Nostalgia, mungkin hal itu yang sangat mempengaruhi ingatan seseorang.  Nostalgia dimana sandang pangan murah namun melupakan bahwa saat itu terjadi pembantaian dan pengekangan terhadap kemerdekaan berpendapat.  Kita justru sedang disuap agar melupakan hak azasi atas kebebasan berpendapat.

Tidak, saya tidak ingin kembali ke masa itu.  Saat ini memang semua serba mahal, semua orang harus bekerja lebih keras, tingkat kenyamanan berkurang.  Negara hiruk pikuk oleh tindakan para pemimpin, namun kini kita berhak berteriak di ruang publik menyuarakan ketidakpuasan kita.

Justru keadaan yang sulit pada tahun 1998 telah menempa kehidupan saya, dari perempuan muda dengan kehidupan nyaman menjadi pekerja keras yang selalu gelisah.  Saya berhasil melewati masa masa sulit itu dan masih akan menghadapi ujian selanjutnya.  Jadi kenapa saya harus kembali ke zona nyaman itu dimana semua pemikiran dan perbedaan dibelenggu. 

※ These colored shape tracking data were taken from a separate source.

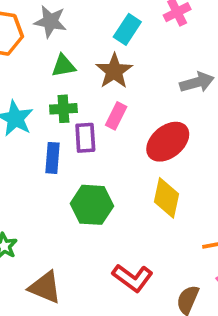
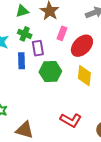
green cross: (63, 109) -> (25, 34), turned 32
pink rectangle: (116, 116) -> (62, 33), moved
green hexagon: (92, 205) -> (50, 72), moved

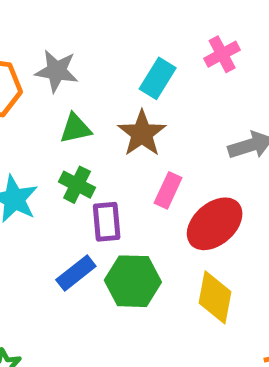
blue rectangle: (22, 61) -> (76, 273), moved, turned 49

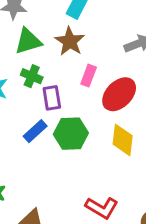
green triangle: (75, 128) -> (28, 41), size x1.4

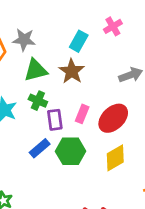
pink rectangle: (89, 76) -> (82, 114), moved
yellow diamond: (123, 140) -> (115, 158), turned 52

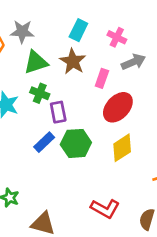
pink cross: (113, 26) -> (117, 37), moved, turned -30
pink rectangle: (82, 114) -> (102, 78), moved

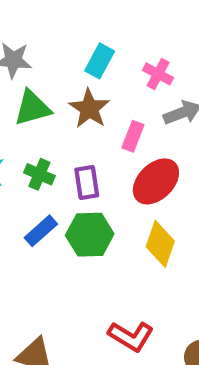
green cross: (40, 93) -> (39, 174), moved
purple rectangle: (58, 112) -> (87, 183), moved
yellow diamond: (122, 148) -> (160, 244), turned -40

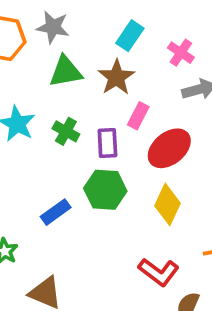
pink rectangle: (133, 136) -> (138, 116), moved
blue rectangle: (41, 231) -> (56, 212), moved
red L-shape: (131, 336) -> (159, 272), moved

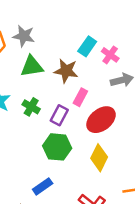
cyan rectangle: (130, 36) -> (87, 46), moved
brown star: (116, 77) -> (66, 71), turned -30
purple rectangle: (107, 143) -> (59, 115), turned 30
blue rectangle: (56, 212) -> (43, 186), moved

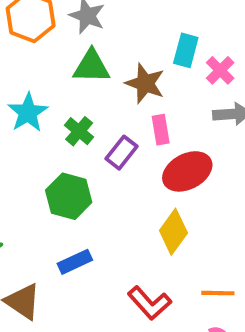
cyan rectangle: (87, 46) -> (186, 50), turned -30
pink rectangle: (80, 97) -> (161, 130), turned -48
green hexagon: (57, 147) -> (69, 196), moved

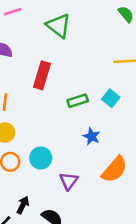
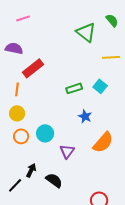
green triangle: (59, 26) -> (86, 32), moved
red rectangle: (42, 75) -> (33, 68), moved, turned 35

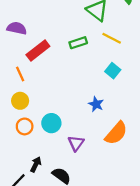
yellow line: (111, 57) -> (112, 38), moved, turned 30
green rectangle: (74, 88) -> (78, 43), moved
orange line: (17, 89) -> (20, 74), turned -32

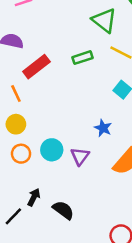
purple triangle: (76, 143) -> (80, 156), moved

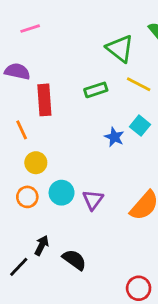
red rectangle: (36, 67) -> (44, 100), turned -56
yellow circle: (16, 124) -> (36, 163), moved
blue star: (103, 128) -> (114, 137), moved

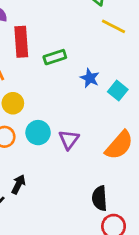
green rectangle: (96, 90) -> (55, 57), moved
cyan square: (140, 126) -> (118, 91), moved
black semicircle: (74, 260) -> (100, 198), moved, turned -130

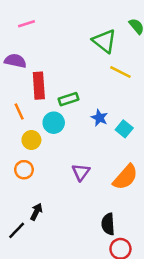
cyan circle: (38, 133) -> (54, 123), moved

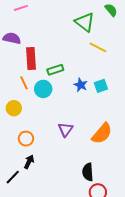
orange line: (19, 112) -> (24, 83), moved
cyan square: (124, 129) -> (101, 86), moved, turned 32
yellow circle: (31, 140) -> (14, 108), moved
orange circle: (24, 170) -> (26, 139), moved

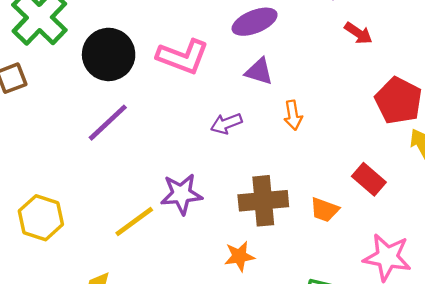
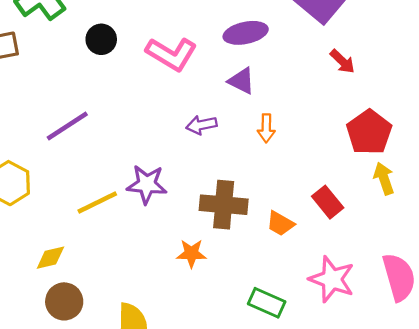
black circle: (109, 54) -> (101, 39), size x0.6
purple line: (108, 123) -> (67, 126), moved

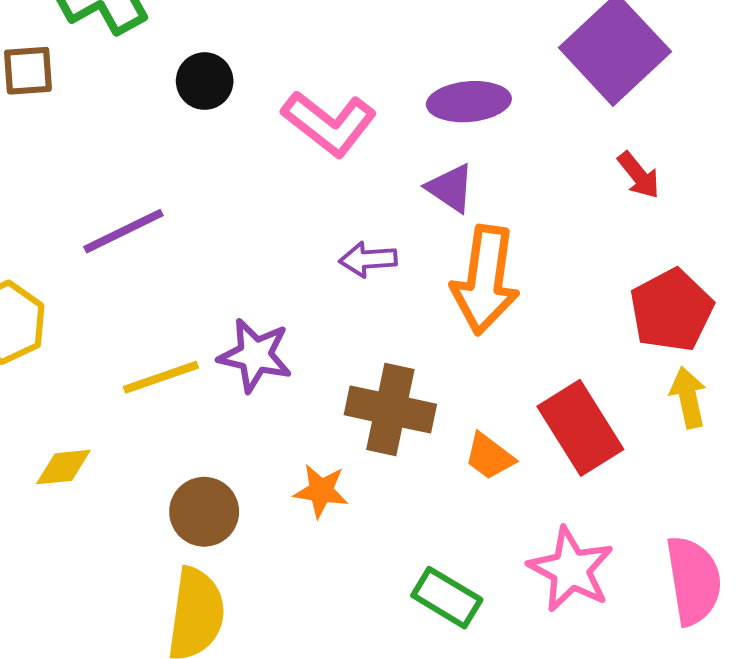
orange arrow: (266, 128) -> (485, 280), size x2.0
red rectangle: (328, 202) -> (580, 428), size x1.5
brown circle: (64, 301) -> (204, 512), moved

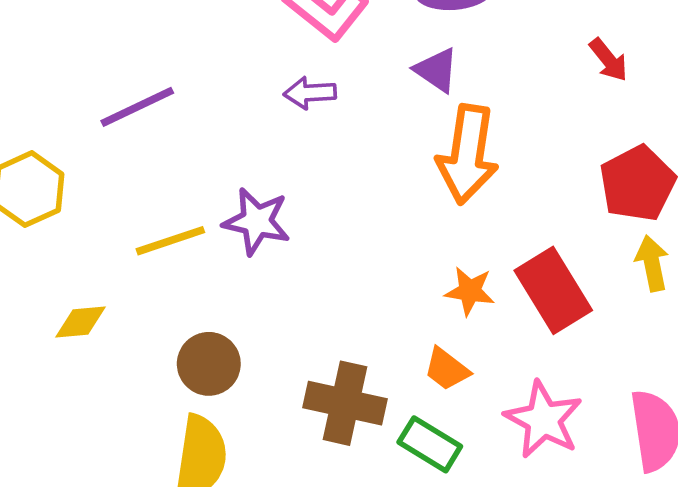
purple arrow: (368, 259) -> (310, 93), moved
brown cross: (390, 410) -> (345, 403), moved
orange trapezoid: (489, 457) -> (447, 369), moved
orange star: (321, 491) -> (470, 291), moved

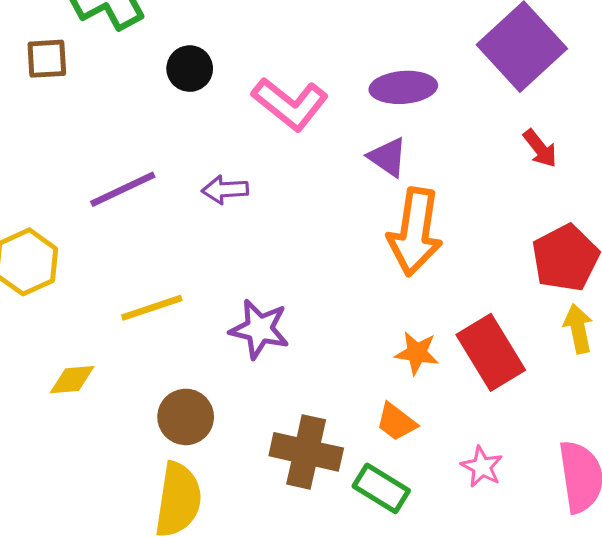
purple arrow: (310, 93) -> (225, 190), moved
purple star: (257, 221) -> (259, 329), moved
pink star: (543, 420) -> (482, 467), size x0.6

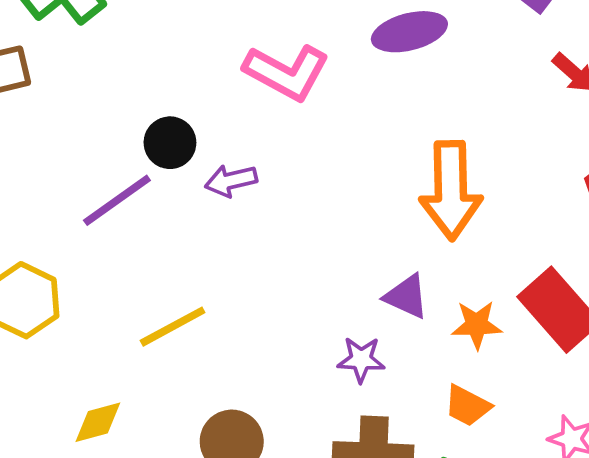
black circle: (190, 69) -> (170, 143), moved
purple triangle: (388, 157) -> (407, 296), moved
purple star: (259, 329) -> (361, 360), moved, size x0.7

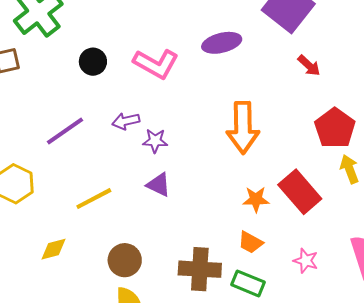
black circle: (170, 143) -> (93, 62), moved
purple triangle: (407, 296) -> (159, 185), moved
purple star: (361, 360) -> (155, 141), moved

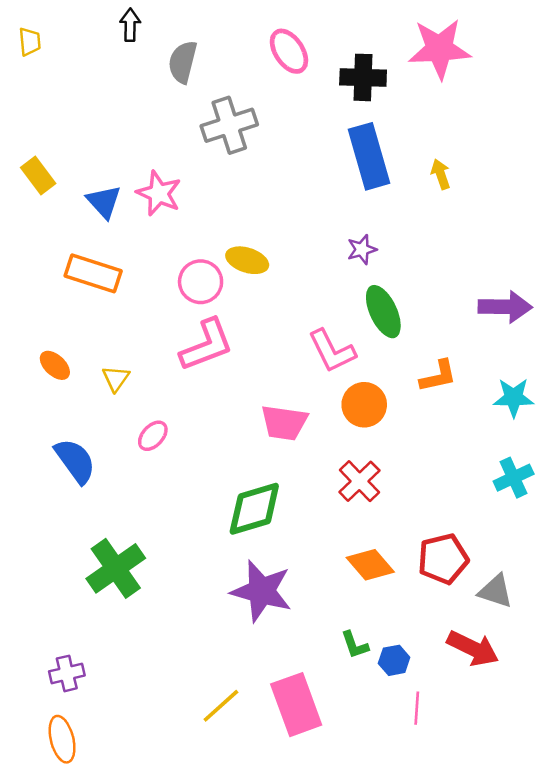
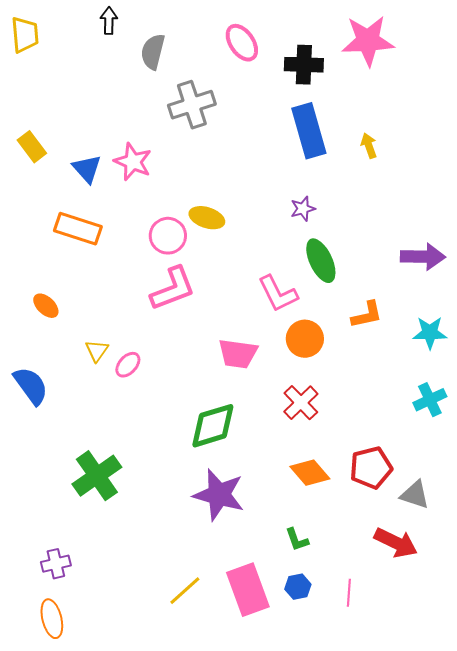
yellow trapezoid: (30, 42) -> (25, 35), size x1.5
yellow triangle: (116, 378) -> (97, 351), moved
blue semicircle: (75, 461) -> (31, 386), moved
blue hexagon: (394, 660) -> (298, 587), moved

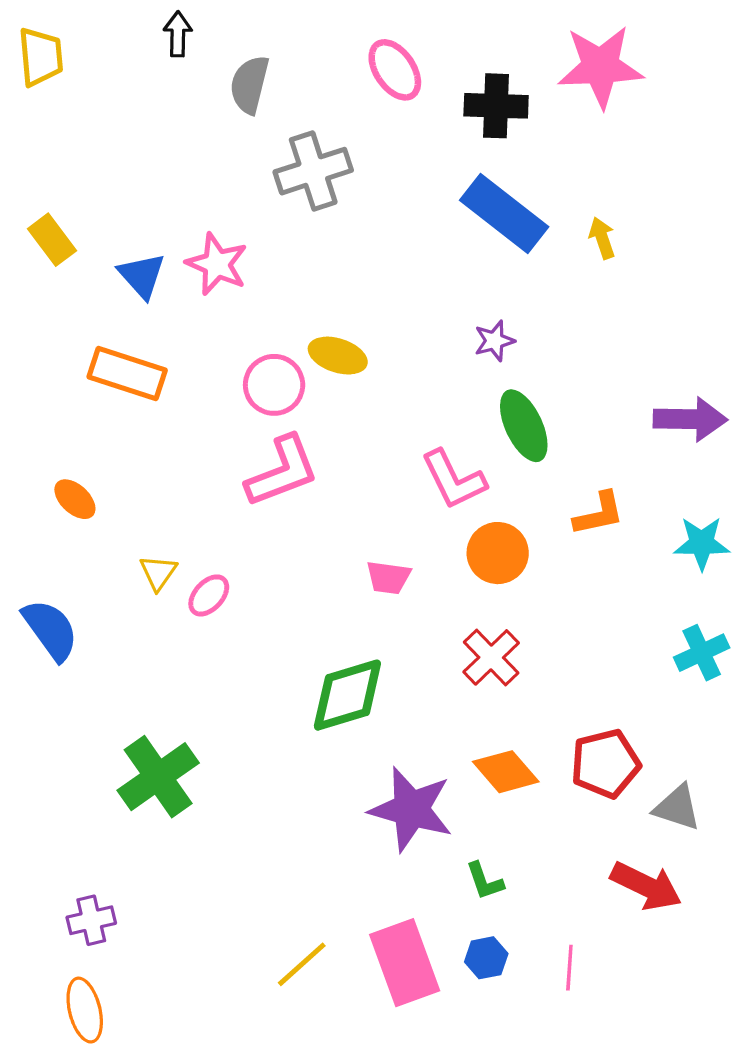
blue rectangle: (309, 131) -> (504, 214), turned -36
pink trapezoid: (238, 354) -> (388, 577), size x0.7
purple star: (219, 495) -> (411, 809), moved

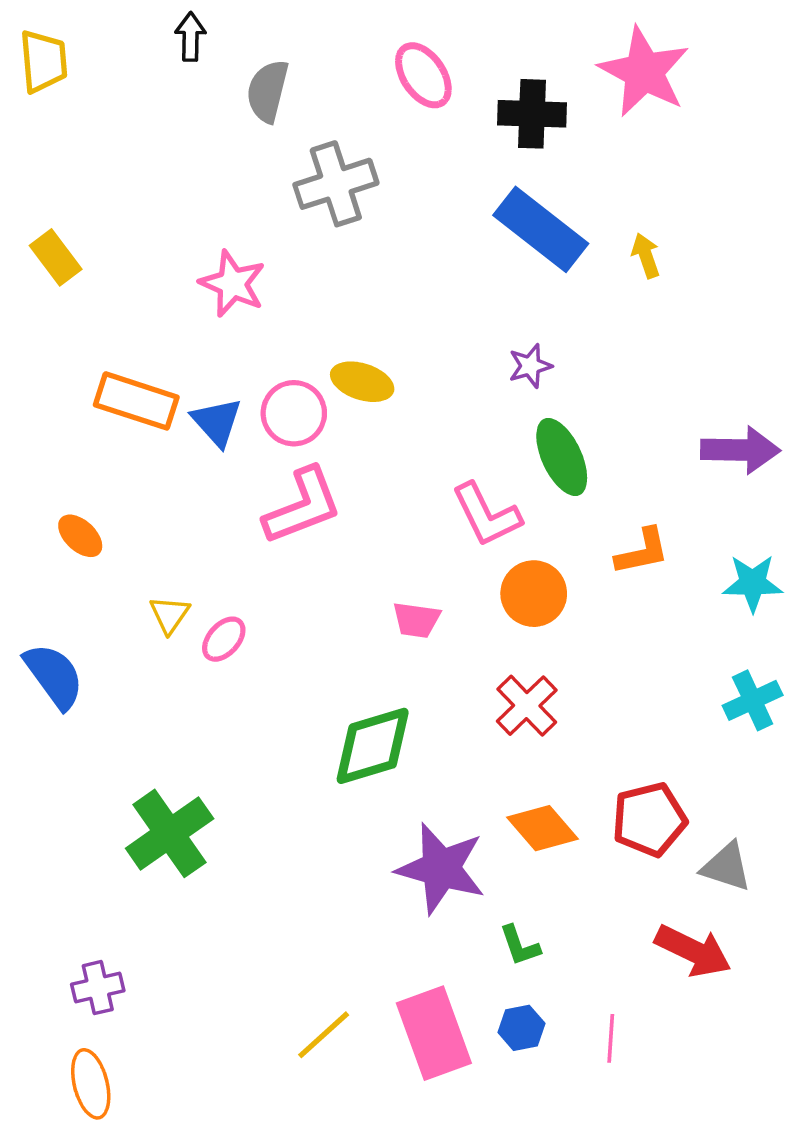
pink star: (600, 67) -> (644, 72), turned 30
blue triangle: (142, 276) -> (217, 422), moved

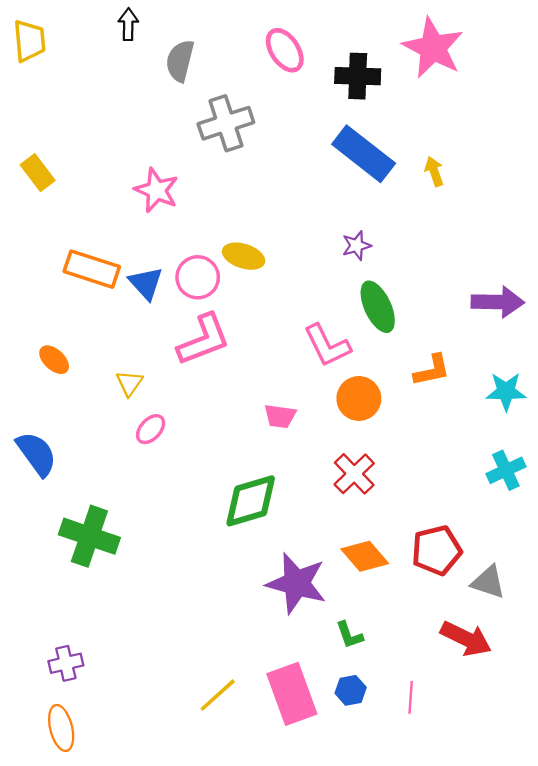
yellow triangle: (170, 615) -> (129, 383), moved
green cross: (170, 833) -> (89, 536), moved, turned -36

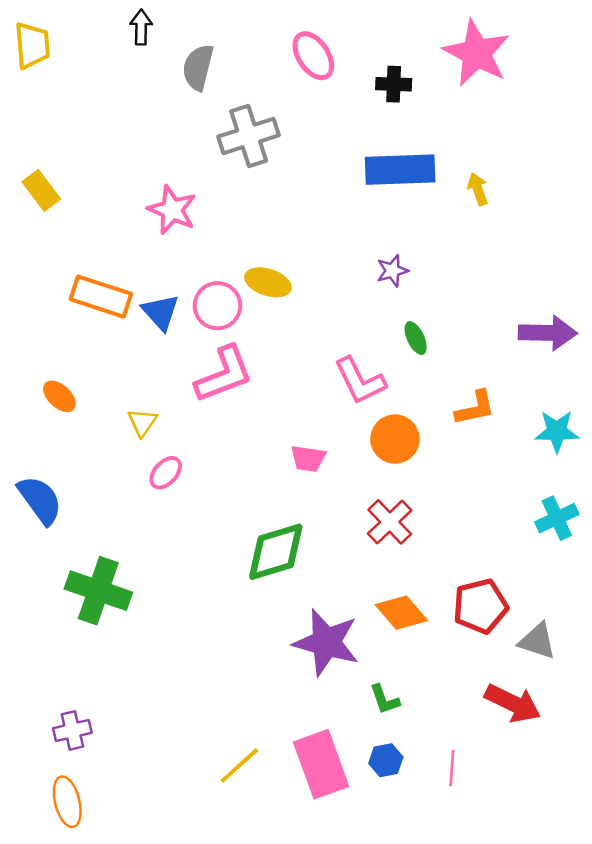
black cross: (358, 76) -> (394, 84), size x0.7
blue rectangle: (364, 154) -> (400, 170), turned -40
green ellipse: (378, 307) -> (416, 338), size x0.6

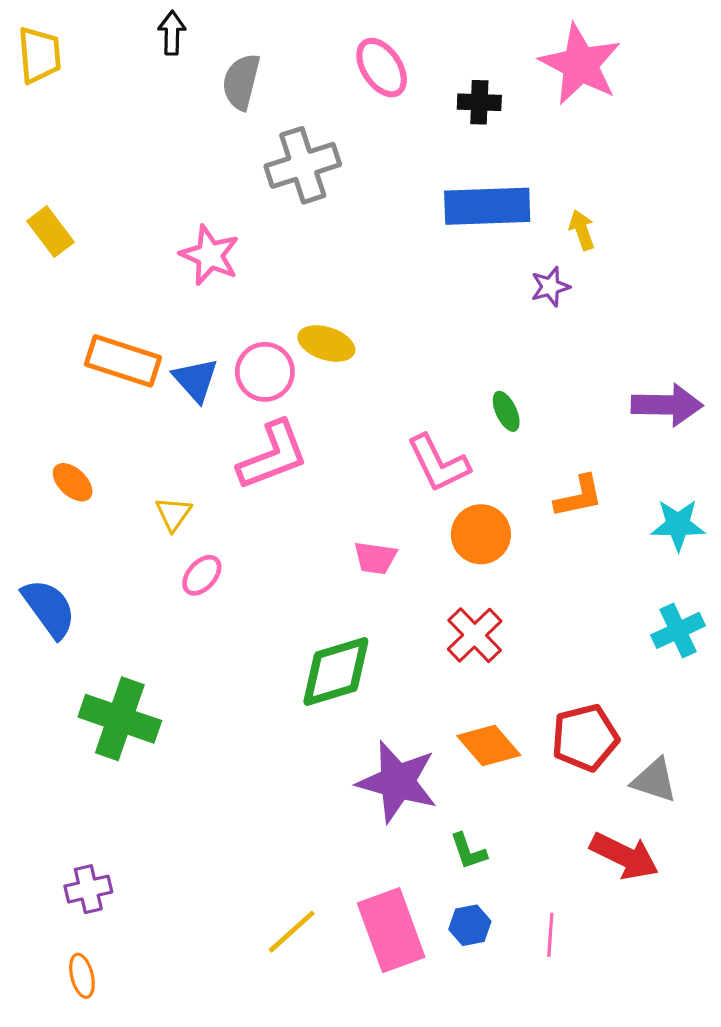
purple star: (392, 271) -> (550, 287), moved
orange ellipse: (67, 802) -> (82, 976), size x0.7

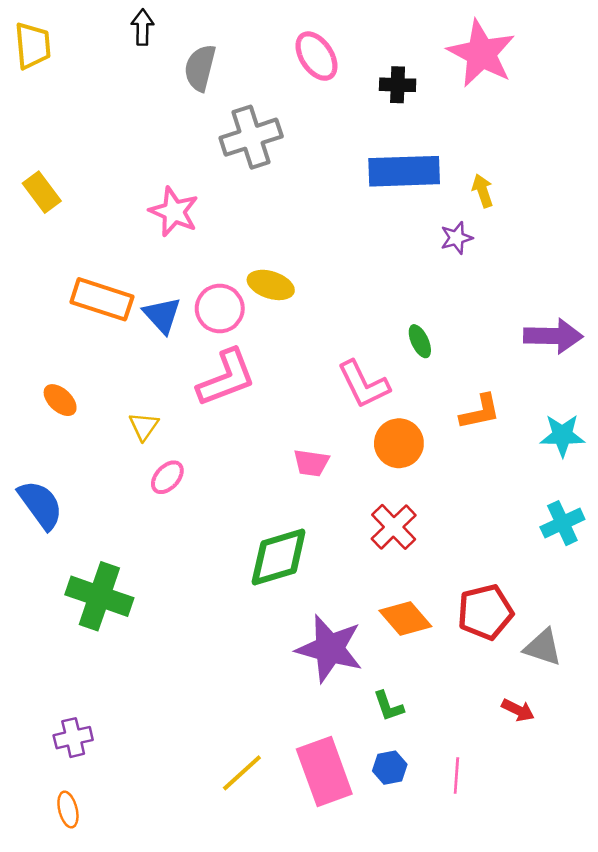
red arrow: (624, 856) -> (518, 710), size x0.6

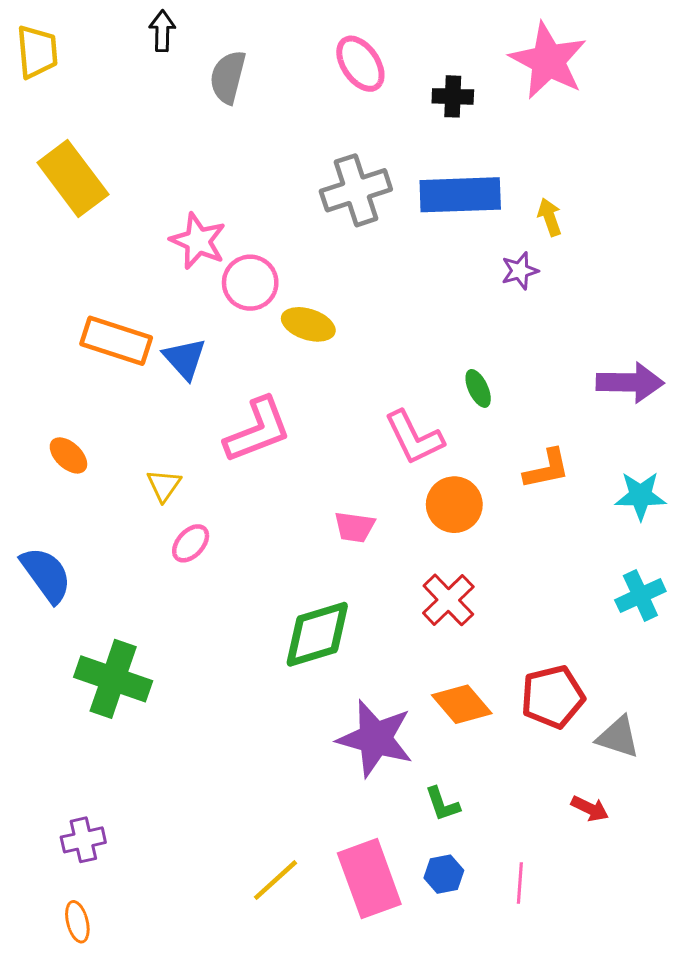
gray cross: (251, 137) -> (356, 190), moved
yellow rectangle: (42, 192) -> (73, 178), moved, size x1.6
pink circle: (220, 309) -> (250, 283), moved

Sekali lagi saya pandangi kumpulan buku buku itu, buku buku itu hampir seperti belahan jiwa, tempat saya menjauh dari hiruk pikuk yang saya benci.  Dulu saya menyangka akan menyukai keramaian dan kemewahan, namun ternyata fitrah manusia memang akan kembali pada kesendirian.  Buku buku itu yang menemani saya saat sedang beristirahat malam hari setelah menjalani rutinitas harian.  Buku buku itu pula yang membuka cakrawala pemikiran saya seluas luasnya.

Mungkin konyol, namun apabila kembali ke jaman Soeharto maka dunia akan terasa membosankan, toko buku hanya akan menjual buku bertema aman dan novel yang saya benci.  Saya bisa merasakan otak yang membeku dan menyusut karena tidak lagi mampu berpikir berbeda.

Sungguh saya tidak setuju jika harus kembali ke jaman Soeharto, jaman kegelapan intelektual.